La India no es un país: es un continente. Es imposible aprehender su diversidad de manera cabal, así que aquí nos aproximamos a su arquitectura a través de un rosario de ejemplos que se extienden desde el Himalaya hasta su extremo meridional. Como explica Rahul Mehrotra, en la India contemporánea conviven las grandes realizaciones promovidas por el capital global y el desarrollo oceánico de la construcción informal, la tecnología más sofisticada y las prácticas ancestrales, los flujos de la economía moderna y las raíces resistentes de lo sagrado. Entre esos dos polos —que en ocasiones se manifiestan en espacios urbanos contiguos, dando lugar a contrastes surreales— una nueva generación de arquitectos ha tomado el relevo de los Balkrishna Doshi, Charles Correa o Raj Rewal, procurando interpretar la modernidad desde su contexto material, climático y simbólico, y los más jóvenes de ellos desde el activismo ideológico y ético de la construcción alternativa, en la estela pionera de Laurie Baker.
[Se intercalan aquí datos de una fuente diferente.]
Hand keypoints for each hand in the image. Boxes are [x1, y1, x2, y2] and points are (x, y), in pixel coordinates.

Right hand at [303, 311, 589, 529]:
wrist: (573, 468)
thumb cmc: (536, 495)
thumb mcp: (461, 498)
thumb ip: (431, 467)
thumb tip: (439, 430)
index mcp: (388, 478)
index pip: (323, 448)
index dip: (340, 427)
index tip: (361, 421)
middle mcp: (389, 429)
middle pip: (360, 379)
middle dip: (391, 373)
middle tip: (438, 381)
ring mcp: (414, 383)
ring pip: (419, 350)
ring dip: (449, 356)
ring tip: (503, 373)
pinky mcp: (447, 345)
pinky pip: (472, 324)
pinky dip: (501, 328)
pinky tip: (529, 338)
Este fértil panorama de autores y experiencias se desarrolla en el marco de una extraordinaria arquitectura histórica, desde los templos excavados y las stupas budistas o las tumbas monumentales de sabor persa en el periodo mongol —como el mítico Taj Mahal— hasta las diversas influencias coloniales de portugueses, holandeses, franceses y, sobre todo, británicos, que cristalizaron el sueño del imperio con el colosal clasicismo de la Nueva Delhi de Edwin Lutyens y Herbert Baker. Pero la independencia en 1947 hizo de la arquitectura moderna el estilo nacional, tras la traumática partición en cinco Estados y los trágicos éxodos de hindúes, musulmanes y sijs para acomodarse a las nuevas fronteras, creándose varias ciudades ex novo, de las cuales Chandigarh sería la más importante: Le Corbusier realizó veintidós viajes a la India durante su proyecto y construcción, convirtiéndose en la referencia inexcusable de una profesión emergente, con un impacto en la arquitectura del país que todavía se deja sentir.
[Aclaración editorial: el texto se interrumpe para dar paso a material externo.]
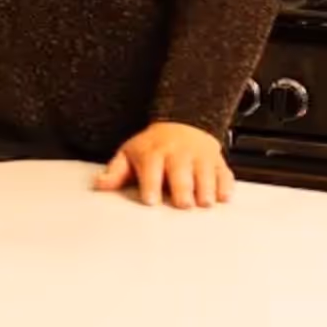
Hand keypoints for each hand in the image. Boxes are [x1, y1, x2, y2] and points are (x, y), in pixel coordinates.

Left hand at [96, 121, 233, 207]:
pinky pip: (224, 173)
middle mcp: (178, 154)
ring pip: (205, 172)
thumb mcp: (130, 154)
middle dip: (182, 187)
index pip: (151, 168)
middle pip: (181, 171)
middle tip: (182, 204)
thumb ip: (116, 172)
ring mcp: (200, 157)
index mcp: (154, 153)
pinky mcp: (217, 162)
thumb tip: (100, 185)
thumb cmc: (154, 146)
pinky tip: (224, 196)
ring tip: (205, 202)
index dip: (150, 184)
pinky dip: (225, 184)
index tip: (150, 200)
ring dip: (206, 188)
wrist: (183, 122)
En una difícil coyuntura económica —seguramente la más grave desde la crisis de 1991, que provocó la apertura a los flujos de la globalización—, con la caída de la rupia y los mercados, la ralentización del crecimiento y el incremento de la inflación, India se enfrenta a un desafío de formidable dimensión. La tercera economía de Asia debe suministrar bienestar a 1.200 millones de personas, y las esperanzas expresadas en el boom de 2003-2008 sobre la superación de «la pobreza, la ignorancia y la enfermedad crónicas» están en estos momentos cuarteadas. Si las restricciones monetarias que anuncian el final del dinero barato han dañado las expectativas de los países emergentes, ninguno ha sido tan afectado como la India: la corrupción y el descontrol urbano que han producido este año centenares de víctimas en derrumbamientos de edificios parecen un símbolo ominoso del desplome económico, pero esta gran democracia sabrá hallar su propio camino hacia la prosperidad material y la resiliencia espiritual.